Preexistence of R lineages in the subcontinent
The sister clads; R1a1 (M17) and R2 (M124) of the M207 lineage together form the largest Y haplogroup lineage in India, with a frequency of 0.32. They are present in substantial frequencies throughout the subcontinent, irrespective of the regional and linguistic barriers. The haplogroup R-M17 also has a wide geographic distribution in Europe, West Asia and the Middle East, with highest frequencies in Eastern European populations [23
]. It is proposed to be originated in the Eurasian Steppes, north of the Black and Caspian seas, in a population of the Kurgan culture known for the domestication of horse, ~3500 ybp [23
], and widely been regarded as a marker for the male-mediated Indo-Aryan invasion of Indian subcontinent.
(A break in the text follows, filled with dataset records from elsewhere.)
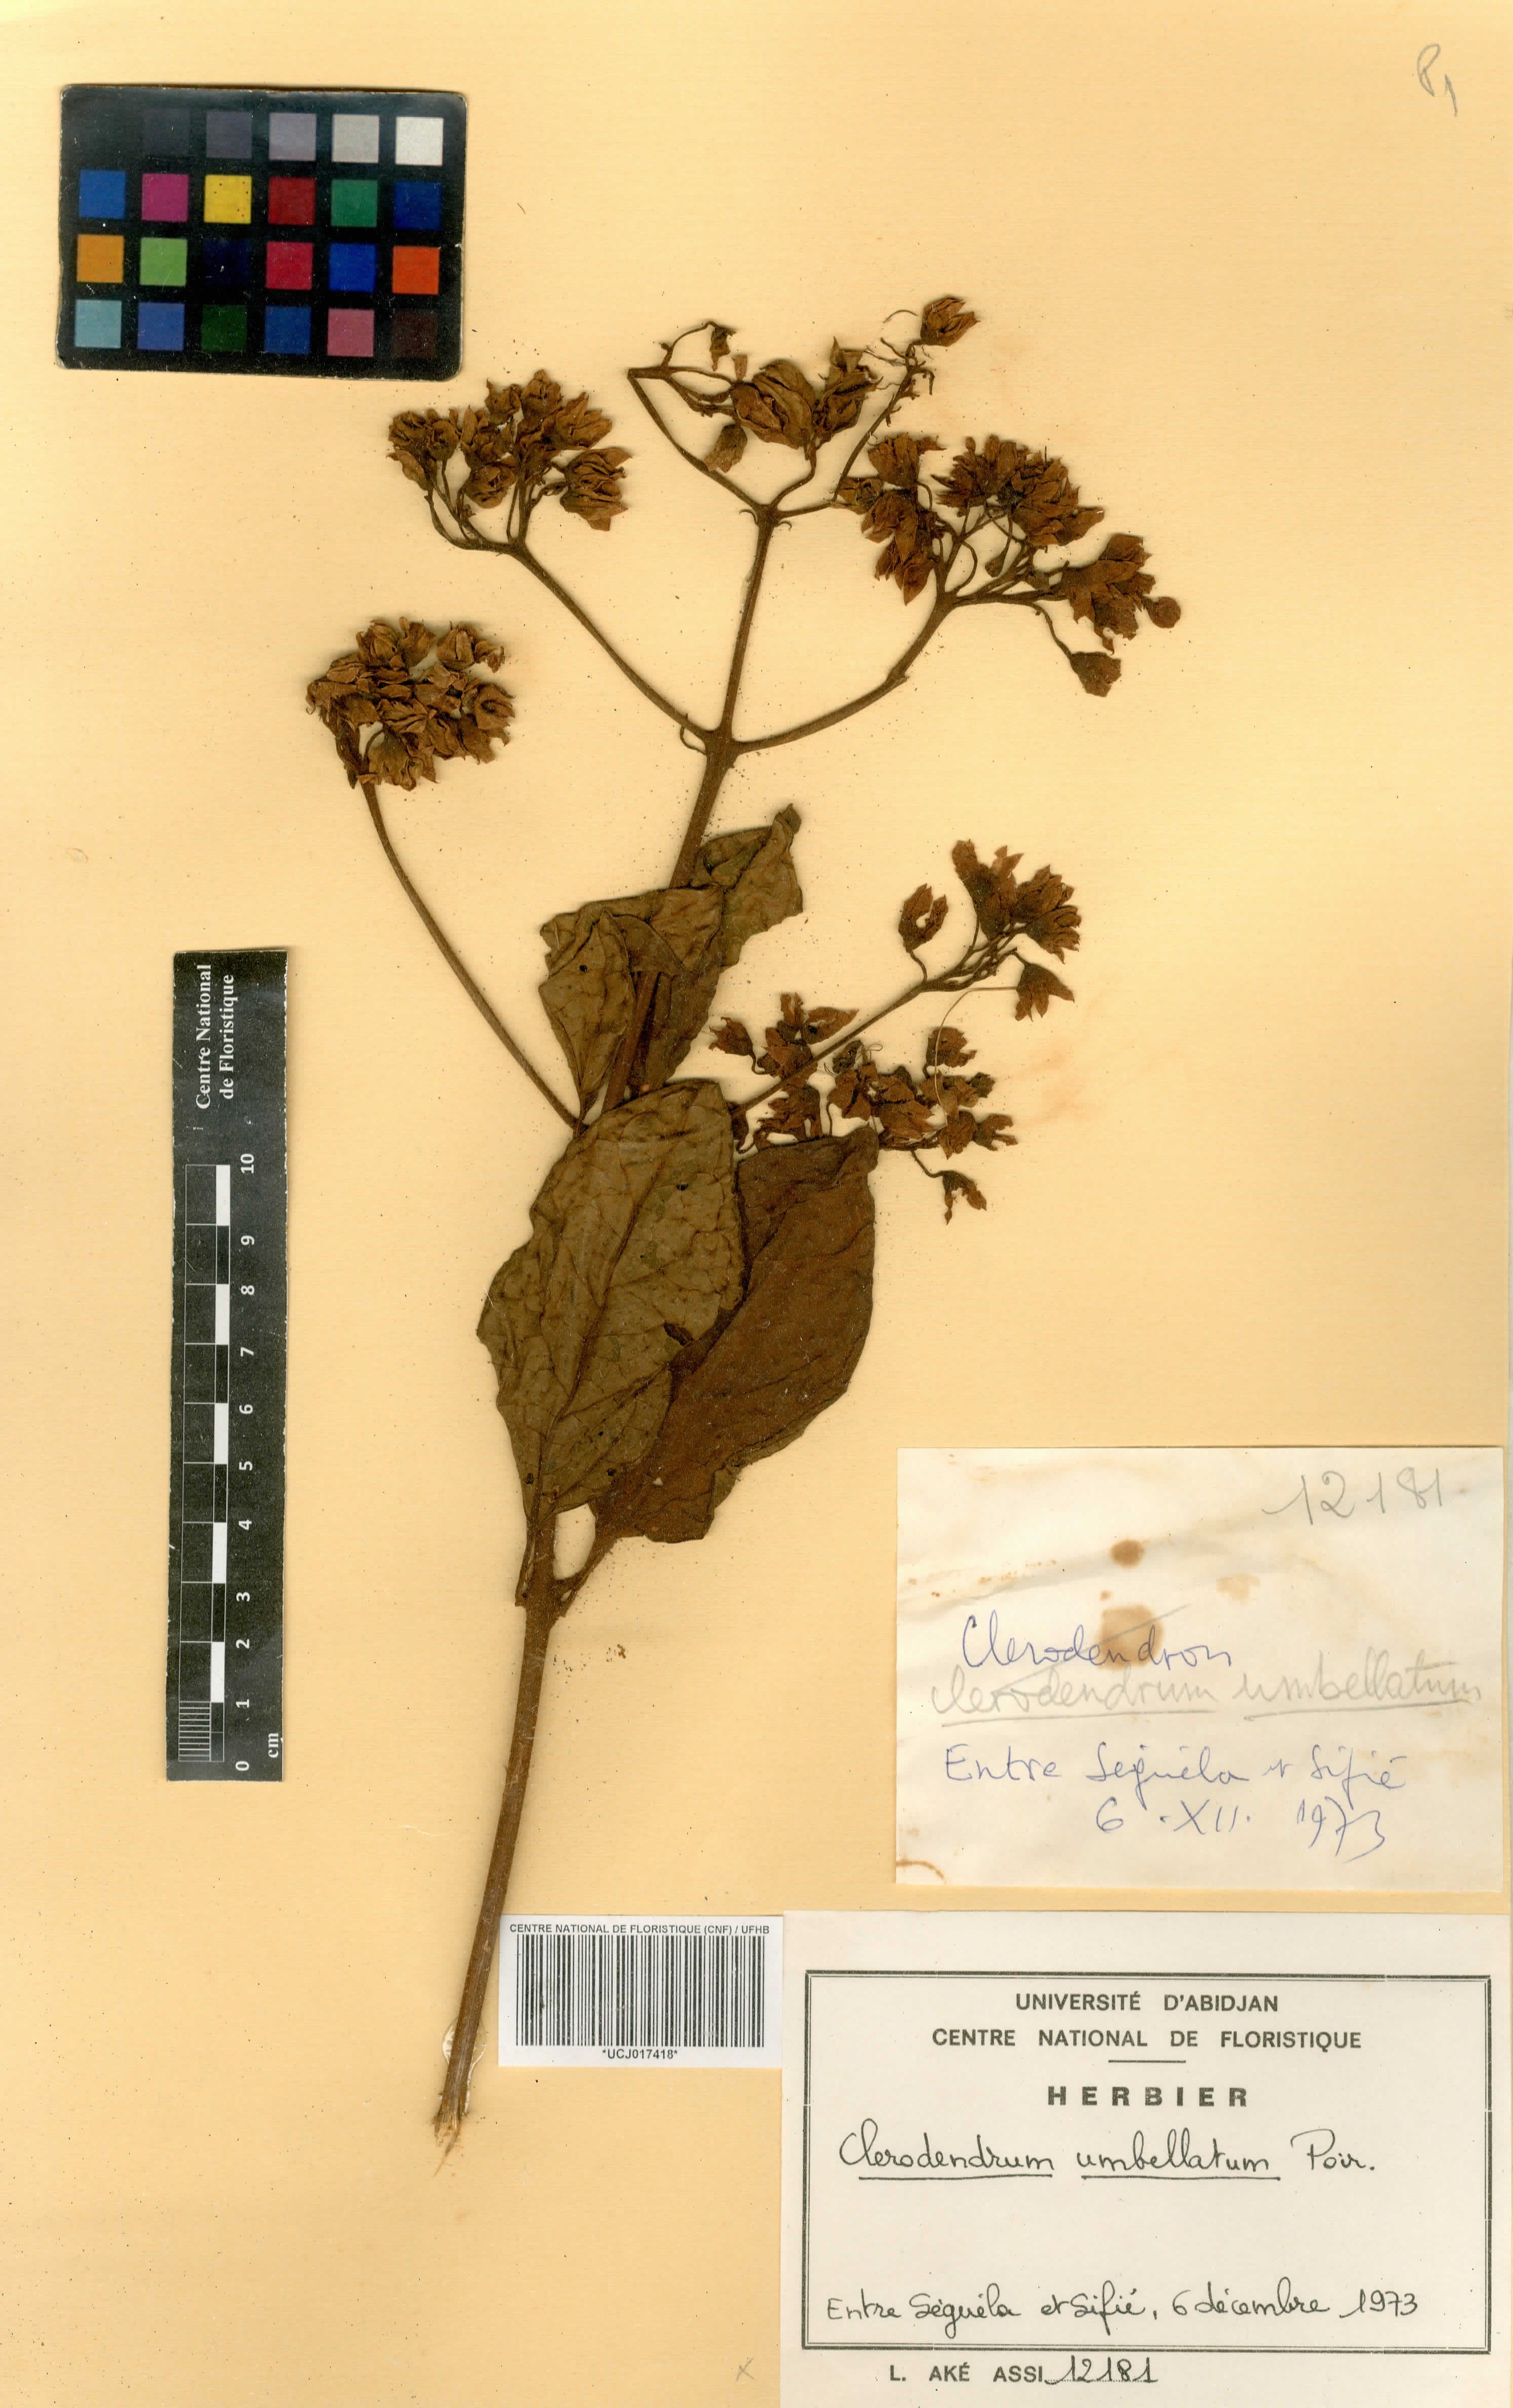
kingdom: Plantae
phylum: Tracheophyta
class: Magnoliopsida
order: Lamiales
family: Lamiaceae
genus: Clerodendrum
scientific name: Clerodendrum umbellatum
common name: Umbel clerodendrum
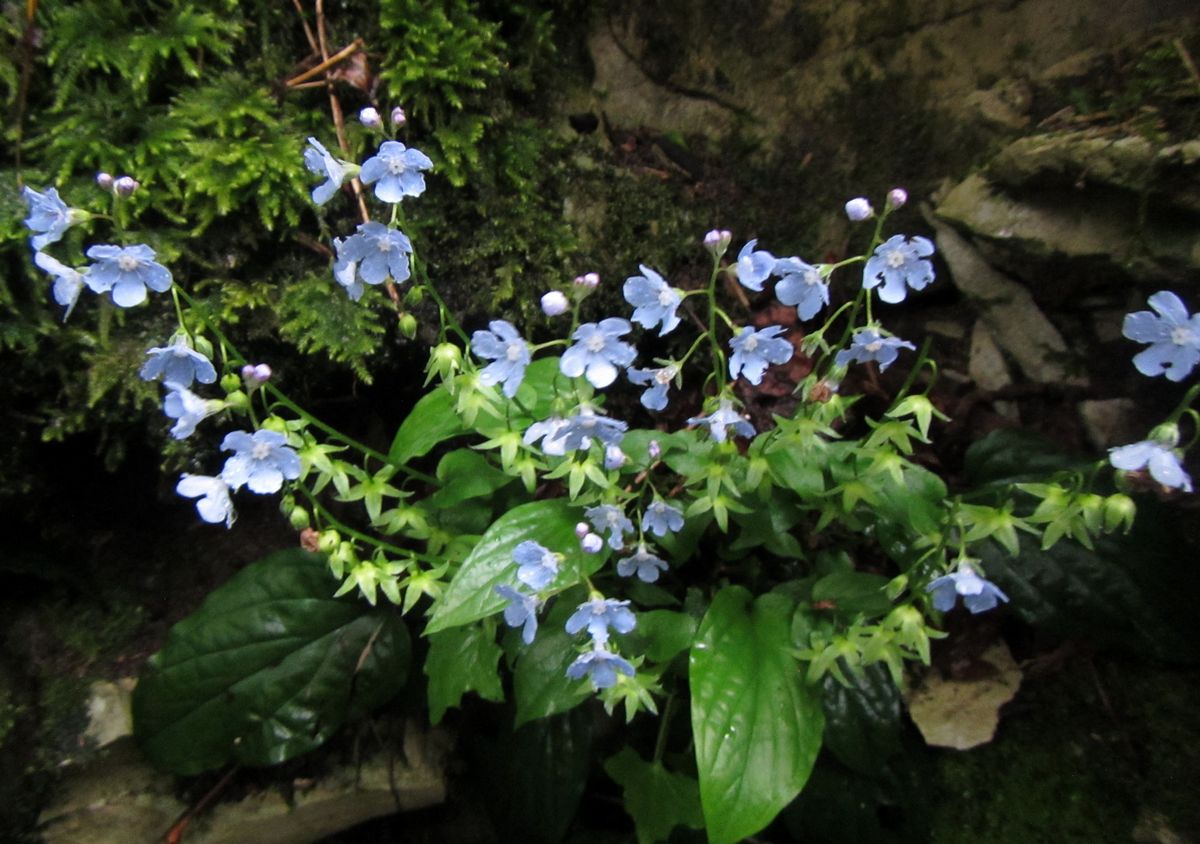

However, these observations were contradicted by the higher STR variations observed in the Indian M17 and M124 samples, compared with the European and Central Asian populations, suggesting a much deeper time depth for the origin of the Indian M17 lineages. In the present study, it was observed that the R lineages were successfully penetrated to high frequencies (0.26) in the South Indian tribal populations, a testimony for its arrival in the peninsula much before the recent migrations of Indo-European pastoralists from Central Asia. In a recent study, Sengupta et al [24
] observed higher microsatellite variance, and clustering together of Indian M17 lineages compared with the Middle East and Europe. They proposed that it is an early invasion of M17 during the Holocene expansion that contributed to the tribal gene pool in India, than a recent gene flow from Indo-European nomads. However, we found that its frequency is much higher in upper castes (0.44) compared to that of the lower caste (0.22) and tribal groups (0.26). This uneven distribution pattern shows that the recent immigrations from Central Asia also contributed undoubtedly to a pre-existing gene pool.
Lower castes: uplifted tribal groups?
The origin of the caste system in India remains an enigma, although several theories suggested that it began with the arrival of Aryans [25
]. However, many linguistics and anthropologists argue that caste system prevailed in India even before the entry of Aryan speakers [26
]. Many castes are known to have tribal origins, as evidenced from various totemic features that manifest themselves in these caste groups [27
]. The caste system might have developed as a class structure from within the tribes, with the spread of Neolithic agriculturalists as suggested by Majumder [28
]. Kosambi [27
] also pointed out that the knowledge and ownership of the means of food production might have created hierarchical divisions within the tribal societies. The origin of present day lower castes should be traced back to this period, rather than the recent Aryan migrations and admixture. Molecular data from the present study can be considered as a genetic testimony in support of these viewpoints on the origin of caste system in India.